This is the continuation of the Cincinnati summer project done during DSSG 2015.
First settled in 1788, Cincinnati is one of the oldest American cities west of the original colonies. Today, the city struggles with aging home stock, stifling economic redevelopment in some neighborhoods.
DSSG is working with the City of Cincinnati to identify properties at risk of code violations or abandonment. We hope that early intervention strategies can prevent further damage and stimulate neighborhood revitalization. Read more about our project here.

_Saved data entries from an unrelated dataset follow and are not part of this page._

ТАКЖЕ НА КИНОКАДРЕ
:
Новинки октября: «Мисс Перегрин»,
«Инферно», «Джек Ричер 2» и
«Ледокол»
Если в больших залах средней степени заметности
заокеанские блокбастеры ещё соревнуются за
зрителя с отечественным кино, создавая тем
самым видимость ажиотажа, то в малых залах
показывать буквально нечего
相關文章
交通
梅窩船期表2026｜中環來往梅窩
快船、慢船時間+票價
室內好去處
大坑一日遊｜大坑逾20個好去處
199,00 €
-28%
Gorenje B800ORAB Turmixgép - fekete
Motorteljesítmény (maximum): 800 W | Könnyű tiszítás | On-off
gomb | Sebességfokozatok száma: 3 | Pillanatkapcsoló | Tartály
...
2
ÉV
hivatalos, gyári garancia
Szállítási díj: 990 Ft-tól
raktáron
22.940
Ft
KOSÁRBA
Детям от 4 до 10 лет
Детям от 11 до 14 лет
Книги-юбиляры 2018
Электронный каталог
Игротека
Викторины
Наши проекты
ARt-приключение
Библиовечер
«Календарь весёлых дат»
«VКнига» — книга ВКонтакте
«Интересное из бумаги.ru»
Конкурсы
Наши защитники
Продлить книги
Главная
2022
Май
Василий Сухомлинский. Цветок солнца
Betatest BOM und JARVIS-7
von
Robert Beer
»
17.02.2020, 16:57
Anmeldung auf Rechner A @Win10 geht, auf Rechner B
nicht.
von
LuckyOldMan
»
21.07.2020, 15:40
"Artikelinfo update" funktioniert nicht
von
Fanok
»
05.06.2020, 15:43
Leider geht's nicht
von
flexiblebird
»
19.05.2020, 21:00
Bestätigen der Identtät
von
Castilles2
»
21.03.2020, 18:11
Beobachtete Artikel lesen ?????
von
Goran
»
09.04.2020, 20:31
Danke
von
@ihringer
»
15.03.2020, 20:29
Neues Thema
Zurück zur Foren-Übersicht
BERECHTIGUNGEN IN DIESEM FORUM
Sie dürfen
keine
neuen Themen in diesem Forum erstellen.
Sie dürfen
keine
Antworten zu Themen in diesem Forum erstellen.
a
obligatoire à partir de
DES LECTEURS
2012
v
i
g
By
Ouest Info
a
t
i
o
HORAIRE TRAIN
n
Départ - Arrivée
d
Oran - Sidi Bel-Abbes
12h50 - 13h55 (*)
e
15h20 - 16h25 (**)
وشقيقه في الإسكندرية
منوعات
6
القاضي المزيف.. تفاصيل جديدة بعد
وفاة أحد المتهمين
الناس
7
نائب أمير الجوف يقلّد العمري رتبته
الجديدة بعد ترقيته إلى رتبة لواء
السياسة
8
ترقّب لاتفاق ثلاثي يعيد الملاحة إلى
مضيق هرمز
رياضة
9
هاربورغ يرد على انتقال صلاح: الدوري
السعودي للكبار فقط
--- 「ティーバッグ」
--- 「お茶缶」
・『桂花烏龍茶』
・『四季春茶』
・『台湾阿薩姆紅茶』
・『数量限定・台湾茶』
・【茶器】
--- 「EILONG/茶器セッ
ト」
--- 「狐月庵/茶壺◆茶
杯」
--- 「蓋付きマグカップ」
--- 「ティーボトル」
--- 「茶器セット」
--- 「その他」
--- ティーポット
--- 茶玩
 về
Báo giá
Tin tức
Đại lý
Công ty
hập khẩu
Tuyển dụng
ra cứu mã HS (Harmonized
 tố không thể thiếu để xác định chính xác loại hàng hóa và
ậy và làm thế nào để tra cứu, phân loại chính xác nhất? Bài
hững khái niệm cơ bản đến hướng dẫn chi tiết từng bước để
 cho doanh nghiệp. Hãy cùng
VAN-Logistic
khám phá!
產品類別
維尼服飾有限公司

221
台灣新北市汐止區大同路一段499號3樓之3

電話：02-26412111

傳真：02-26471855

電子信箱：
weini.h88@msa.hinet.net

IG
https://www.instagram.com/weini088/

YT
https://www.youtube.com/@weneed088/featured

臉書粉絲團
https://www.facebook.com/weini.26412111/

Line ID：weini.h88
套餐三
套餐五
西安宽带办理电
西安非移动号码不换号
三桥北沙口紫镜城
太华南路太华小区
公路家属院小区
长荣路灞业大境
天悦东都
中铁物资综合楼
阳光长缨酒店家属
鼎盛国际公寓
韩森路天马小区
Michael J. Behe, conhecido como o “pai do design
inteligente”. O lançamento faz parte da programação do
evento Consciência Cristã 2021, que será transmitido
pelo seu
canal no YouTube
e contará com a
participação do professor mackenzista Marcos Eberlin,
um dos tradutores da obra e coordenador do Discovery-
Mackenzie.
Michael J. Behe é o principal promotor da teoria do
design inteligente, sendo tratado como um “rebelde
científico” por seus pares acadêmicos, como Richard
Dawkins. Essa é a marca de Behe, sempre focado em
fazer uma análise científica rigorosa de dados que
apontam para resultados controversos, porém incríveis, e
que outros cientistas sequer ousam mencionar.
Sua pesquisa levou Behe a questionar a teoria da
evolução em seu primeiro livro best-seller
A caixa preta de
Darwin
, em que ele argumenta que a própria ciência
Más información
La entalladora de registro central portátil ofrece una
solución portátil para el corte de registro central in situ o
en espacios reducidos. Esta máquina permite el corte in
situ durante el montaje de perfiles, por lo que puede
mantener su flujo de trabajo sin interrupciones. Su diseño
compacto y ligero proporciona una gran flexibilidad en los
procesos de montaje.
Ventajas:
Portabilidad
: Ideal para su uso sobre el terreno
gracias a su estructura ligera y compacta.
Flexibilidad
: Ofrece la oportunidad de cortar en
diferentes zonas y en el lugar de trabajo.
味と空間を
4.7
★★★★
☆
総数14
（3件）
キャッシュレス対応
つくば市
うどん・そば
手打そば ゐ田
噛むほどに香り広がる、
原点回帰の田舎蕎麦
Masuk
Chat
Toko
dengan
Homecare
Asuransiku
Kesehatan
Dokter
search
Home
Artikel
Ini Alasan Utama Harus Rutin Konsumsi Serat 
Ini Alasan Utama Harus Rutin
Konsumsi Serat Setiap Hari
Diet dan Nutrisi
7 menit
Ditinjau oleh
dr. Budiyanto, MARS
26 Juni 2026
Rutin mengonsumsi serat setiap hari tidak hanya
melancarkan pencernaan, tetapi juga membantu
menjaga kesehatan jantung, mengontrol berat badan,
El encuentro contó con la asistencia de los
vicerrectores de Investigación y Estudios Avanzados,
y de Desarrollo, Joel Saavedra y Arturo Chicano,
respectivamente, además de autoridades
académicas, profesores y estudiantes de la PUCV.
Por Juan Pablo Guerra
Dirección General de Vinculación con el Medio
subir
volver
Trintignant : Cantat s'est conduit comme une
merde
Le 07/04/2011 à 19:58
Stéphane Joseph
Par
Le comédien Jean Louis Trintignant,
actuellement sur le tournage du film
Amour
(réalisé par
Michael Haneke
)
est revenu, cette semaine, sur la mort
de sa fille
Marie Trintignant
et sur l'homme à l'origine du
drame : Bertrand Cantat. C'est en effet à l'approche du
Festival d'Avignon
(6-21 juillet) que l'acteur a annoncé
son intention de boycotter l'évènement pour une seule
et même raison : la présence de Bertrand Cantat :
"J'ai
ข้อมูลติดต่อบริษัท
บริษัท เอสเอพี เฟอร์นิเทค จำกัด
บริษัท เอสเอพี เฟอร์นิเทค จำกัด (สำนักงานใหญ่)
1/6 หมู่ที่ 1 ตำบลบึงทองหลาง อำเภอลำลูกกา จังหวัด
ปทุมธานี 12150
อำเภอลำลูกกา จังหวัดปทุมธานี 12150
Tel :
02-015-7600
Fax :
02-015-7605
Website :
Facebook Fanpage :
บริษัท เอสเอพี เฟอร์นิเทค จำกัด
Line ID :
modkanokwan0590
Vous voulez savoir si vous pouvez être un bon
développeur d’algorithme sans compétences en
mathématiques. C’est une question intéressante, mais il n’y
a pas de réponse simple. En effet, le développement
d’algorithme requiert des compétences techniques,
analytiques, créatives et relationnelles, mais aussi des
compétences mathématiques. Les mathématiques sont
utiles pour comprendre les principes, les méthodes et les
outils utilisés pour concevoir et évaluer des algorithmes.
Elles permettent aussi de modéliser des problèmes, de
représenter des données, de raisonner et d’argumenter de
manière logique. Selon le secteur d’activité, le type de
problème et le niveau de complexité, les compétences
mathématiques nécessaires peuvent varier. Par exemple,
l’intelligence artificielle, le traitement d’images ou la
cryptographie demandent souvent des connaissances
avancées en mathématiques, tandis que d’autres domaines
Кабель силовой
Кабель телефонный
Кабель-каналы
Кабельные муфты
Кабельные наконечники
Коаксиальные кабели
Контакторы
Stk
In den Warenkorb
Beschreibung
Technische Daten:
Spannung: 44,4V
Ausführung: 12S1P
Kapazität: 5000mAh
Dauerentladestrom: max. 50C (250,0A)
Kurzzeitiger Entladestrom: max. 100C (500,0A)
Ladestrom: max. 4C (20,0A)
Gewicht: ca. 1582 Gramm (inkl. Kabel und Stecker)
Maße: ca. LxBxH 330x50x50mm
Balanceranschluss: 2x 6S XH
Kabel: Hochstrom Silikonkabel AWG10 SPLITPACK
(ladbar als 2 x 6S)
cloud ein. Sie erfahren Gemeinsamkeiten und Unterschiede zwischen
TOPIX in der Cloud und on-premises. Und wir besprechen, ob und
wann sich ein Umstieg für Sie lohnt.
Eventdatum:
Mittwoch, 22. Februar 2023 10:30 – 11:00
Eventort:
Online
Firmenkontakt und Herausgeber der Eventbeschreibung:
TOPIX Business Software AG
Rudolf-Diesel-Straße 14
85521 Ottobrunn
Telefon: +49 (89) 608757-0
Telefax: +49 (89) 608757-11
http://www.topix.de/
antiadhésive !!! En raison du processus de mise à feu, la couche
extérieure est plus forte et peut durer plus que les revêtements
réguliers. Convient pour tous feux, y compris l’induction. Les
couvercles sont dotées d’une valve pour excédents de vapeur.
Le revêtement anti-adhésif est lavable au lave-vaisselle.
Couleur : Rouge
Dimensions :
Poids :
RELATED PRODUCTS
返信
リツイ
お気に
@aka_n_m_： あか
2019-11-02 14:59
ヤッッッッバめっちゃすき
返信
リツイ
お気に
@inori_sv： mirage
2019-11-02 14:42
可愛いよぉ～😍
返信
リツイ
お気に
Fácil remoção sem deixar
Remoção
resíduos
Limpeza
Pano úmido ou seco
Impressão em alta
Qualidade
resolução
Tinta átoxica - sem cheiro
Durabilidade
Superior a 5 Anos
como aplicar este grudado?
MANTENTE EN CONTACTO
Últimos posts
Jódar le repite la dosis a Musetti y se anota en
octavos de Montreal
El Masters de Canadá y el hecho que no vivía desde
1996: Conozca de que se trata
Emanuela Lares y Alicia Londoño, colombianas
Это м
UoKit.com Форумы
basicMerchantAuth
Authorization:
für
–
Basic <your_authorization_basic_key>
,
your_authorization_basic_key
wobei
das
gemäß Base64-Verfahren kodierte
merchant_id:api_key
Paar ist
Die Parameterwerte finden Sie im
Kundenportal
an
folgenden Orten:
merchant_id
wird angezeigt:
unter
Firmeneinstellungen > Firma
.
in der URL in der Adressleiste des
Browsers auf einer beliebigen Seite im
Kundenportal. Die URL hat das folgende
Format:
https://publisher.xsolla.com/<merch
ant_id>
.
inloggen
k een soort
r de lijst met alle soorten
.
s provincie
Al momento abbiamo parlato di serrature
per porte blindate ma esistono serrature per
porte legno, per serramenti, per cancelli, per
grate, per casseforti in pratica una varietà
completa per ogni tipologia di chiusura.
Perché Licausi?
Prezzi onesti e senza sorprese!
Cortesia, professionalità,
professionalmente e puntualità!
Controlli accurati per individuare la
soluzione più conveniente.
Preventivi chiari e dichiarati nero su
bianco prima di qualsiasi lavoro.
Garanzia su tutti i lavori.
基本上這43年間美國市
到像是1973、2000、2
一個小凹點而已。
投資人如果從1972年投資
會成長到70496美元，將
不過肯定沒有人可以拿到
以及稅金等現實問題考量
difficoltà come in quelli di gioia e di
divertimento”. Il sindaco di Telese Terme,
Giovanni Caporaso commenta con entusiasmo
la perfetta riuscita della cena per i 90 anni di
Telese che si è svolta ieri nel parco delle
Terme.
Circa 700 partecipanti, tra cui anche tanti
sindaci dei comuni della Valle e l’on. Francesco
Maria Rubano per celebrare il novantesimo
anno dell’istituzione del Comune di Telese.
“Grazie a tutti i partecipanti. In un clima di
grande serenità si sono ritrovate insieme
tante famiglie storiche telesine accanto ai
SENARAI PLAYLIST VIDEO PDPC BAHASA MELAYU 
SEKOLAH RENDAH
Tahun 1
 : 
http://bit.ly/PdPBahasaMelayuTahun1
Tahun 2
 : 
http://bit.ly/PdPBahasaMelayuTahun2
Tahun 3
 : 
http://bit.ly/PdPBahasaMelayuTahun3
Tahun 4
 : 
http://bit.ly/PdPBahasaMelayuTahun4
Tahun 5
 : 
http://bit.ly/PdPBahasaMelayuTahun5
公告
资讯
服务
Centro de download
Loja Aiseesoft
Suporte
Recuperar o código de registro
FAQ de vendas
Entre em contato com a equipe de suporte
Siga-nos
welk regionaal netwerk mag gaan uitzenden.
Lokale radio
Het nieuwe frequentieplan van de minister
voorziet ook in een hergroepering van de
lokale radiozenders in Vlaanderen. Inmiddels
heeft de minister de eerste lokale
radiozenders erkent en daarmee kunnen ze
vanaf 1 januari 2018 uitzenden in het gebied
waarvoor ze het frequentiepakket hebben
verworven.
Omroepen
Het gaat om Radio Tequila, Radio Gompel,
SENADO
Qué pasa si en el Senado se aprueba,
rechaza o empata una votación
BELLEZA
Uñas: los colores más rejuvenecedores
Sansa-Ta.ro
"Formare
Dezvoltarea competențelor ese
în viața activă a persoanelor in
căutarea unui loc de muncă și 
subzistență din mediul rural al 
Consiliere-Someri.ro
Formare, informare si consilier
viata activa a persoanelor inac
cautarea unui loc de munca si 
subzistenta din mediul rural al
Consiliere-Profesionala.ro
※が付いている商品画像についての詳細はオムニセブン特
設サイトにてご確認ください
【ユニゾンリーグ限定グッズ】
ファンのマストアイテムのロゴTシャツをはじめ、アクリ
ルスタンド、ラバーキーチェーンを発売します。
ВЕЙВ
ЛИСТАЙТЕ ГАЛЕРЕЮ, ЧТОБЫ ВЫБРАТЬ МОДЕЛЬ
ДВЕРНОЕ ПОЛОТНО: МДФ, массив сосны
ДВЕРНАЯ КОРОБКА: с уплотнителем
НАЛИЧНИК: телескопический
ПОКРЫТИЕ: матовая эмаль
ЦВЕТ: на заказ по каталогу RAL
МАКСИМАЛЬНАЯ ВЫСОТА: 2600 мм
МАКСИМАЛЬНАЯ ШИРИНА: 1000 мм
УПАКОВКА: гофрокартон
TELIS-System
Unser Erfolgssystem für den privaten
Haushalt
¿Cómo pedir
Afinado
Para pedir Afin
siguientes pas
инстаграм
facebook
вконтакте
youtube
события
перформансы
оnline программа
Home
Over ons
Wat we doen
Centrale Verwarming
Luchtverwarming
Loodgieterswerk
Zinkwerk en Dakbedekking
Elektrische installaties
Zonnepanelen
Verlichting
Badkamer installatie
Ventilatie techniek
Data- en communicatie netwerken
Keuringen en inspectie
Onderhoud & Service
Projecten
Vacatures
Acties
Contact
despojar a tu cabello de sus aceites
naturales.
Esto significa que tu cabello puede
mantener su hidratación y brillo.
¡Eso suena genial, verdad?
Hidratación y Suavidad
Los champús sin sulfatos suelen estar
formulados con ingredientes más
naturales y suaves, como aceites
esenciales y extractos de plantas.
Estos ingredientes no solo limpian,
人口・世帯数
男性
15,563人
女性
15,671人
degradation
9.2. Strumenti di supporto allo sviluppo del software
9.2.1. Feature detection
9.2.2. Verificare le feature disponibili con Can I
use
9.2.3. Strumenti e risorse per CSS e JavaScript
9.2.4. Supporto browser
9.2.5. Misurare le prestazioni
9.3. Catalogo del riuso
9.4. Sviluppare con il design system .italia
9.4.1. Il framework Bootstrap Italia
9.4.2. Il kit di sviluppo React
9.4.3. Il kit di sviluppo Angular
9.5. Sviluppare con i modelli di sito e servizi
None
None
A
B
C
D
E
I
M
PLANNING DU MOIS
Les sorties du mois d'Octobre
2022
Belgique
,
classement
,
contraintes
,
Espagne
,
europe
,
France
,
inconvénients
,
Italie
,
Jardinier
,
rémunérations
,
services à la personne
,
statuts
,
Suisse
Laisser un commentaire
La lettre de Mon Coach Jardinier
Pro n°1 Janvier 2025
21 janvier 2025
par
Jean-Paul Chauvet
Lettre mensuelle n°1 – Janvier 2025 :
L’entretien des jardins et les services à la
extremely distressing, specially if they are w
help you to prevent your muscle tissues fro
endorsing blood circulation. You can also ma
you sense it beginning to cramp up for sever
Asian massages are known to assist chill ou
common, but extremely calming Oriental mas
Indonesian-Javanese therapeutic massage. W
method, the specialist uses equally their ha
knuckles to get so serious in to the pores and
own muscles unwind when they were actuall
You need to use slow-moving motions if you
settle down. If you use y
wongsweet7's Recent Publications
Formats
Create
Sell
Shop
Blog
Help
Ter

Clone the repo in $ROOT_FOLDER
git clone https://github.com/dssg/cincinnati $ROOT_FOLDER
The code relies on four bash environment variables (ROOT_FOLDER
, DATA_FOLDER
, and OUTPUT_FOLDER
, and PYTHONPATH
), which define where this repo, your raw data, and your outputs live. There is an example file,env_sample.sh
, which looks like this:
#Where to store the code
export ROOT_FOLDER="/path/to/repo/"
#Where data is stored
export DATA_FOLDER="/path/to/data/"
#Where to output results from models
export OUTPUT_FOLDER="/path/to/output/"
#Add lib folder to PYTHONPATH
export PYTHONPATH=$PYTHONPATH:$ROOT_FOLDER/lib_cinci
Modify the three environment variables as appropriate. The PYTHONPATH
line
is also necessary since it includes many functions used across the project.
Consider adding that to your shell profile, so they get loaded automatically, or source
the file before running the pipeline.
The code loads some parameters from a config.yaml
file stored in the $ROOT_FOLDER
. This file lists your connection parameters to a Postgres DB and a Mongo DB, which will be used in throughout the pipeline. Use the config_sample.yaml
file to see the structure and then rename it to config.yaml
. Make sure that the file is stored in your $ROOT_FOLDER
.
logger_config.yaml
configures the logger for the Python interpreter. Customize it as you please; it is git-ignored.
For parts of the ETL, you will also need a .pgpass
file (note the dot). This file needs to be saved as $ROOT_FOLDER/.pgpass
to build it. If you are not going to use Docker, just make sure that a standard .pgpass
file is on your home folder. See .pgpass_sample
for syntax details. This file gives the connection parameters for your Postgres DB.
This project relies on a data dump from the City of Cincinnati. Some of the data is publicly available, and pulled from the city's open data API. Some data is private, and was delivered by the City of Cincinnati. More details on the data layout can be found in the pre-modeling folder.
The pipeline makes use of a Postgres DB, used for storing the raw data and generated features. Some of the feature generation (especially aggregations over spatial features) are computationally expensive (and not optimized), and might take a medium-sized Postgres server several days to complete. The pipeline also requires a (small) Mongo DB, which is used a logger for model outputs. Here, we used MLab for convenience.
The pipeline conducts a naive gridsearch over several hyperparameters, replicated across several temporal splits for temporal cross-validation. The model fitting happens in Python (using scikit-learn. We ran the model fitting on several large AWS machines, broken up by temporal ranges.
Once you have set up your environment, you can start using the pipeline, the general procedure is the following (specific instructions for each step are available inside each subfolder):
- Load data into the database
- Use the pre-modeling folder to upload all the data to the database
- Perform geocoding on some datasets. Use the bulk_geocoder for this.
- Generate features from the data
- Run some experiments. Use
model.py
inside model to train models.model.py
requires you to provide a configuration file, seedefault.yaml
in this folder for reference. experiments folder contains more examples. - Evaluate model performance and generate lists for field tests using the post-modeling directory.